Page-level text extractions
----
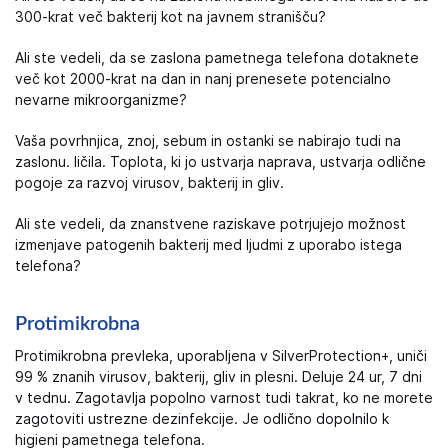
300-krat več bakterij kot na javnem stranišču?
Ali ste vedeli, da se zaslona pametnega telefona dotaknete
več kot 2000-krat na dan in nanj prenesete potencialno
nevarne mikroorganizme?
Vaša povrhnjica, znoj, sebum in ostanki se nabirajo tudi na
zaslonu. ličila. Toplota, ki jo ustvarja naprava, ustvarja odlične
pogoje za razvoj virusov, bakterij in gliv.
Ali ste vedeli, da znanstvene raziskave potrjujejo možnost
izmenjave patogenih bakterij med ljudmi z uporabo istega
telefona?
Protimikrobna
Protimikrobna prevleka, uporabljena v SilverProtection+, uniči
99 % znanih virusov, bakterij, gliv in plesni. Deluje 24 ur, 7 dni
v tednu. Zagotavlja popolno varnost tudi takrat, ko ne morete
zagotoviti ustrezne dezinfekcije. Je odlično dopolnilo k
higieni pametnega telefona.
----
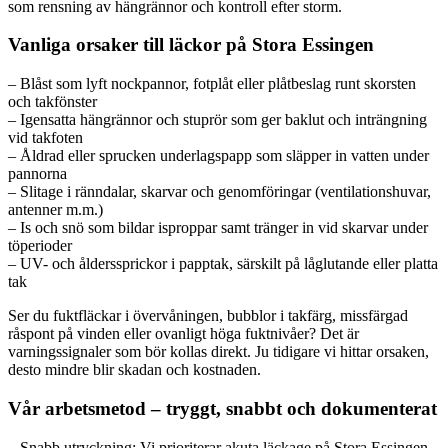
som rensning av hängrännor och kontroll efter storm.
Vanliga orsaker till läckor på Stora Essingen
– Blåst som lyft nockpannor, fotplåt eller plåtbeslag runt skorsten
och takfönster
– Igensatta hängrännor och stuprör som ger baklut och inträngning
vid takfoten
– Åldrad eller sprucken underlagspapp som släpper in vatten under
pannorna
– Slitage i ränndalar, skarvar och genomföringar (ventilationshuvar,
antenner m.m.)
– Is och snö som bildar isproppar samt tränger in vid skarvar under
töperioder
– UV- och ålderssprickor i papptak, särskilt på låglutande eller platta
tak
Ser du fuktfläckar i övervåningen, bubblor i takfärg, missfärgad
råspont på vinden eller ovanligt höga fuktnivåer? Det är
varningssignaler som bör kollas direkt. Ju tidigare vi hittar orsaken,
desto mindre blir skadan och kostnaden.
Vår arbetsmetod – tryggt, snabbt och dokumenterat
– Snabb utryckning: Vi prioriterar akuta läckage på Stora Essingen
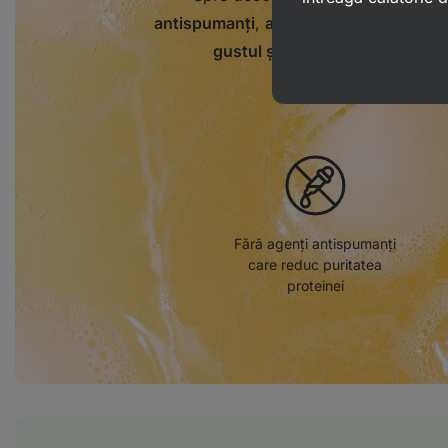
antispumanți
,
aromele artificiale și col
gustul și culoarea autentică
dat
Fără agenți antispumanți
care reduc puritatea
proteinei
----
What to produce:
From the records above, return each line where "gliv" occurs.

Answer to this task:
pogoje za razvoj virusov, bakterij in gliv.
99 % znanih virusov, bakterij, gliv in plesni. Deluje 24 ur, 7 dni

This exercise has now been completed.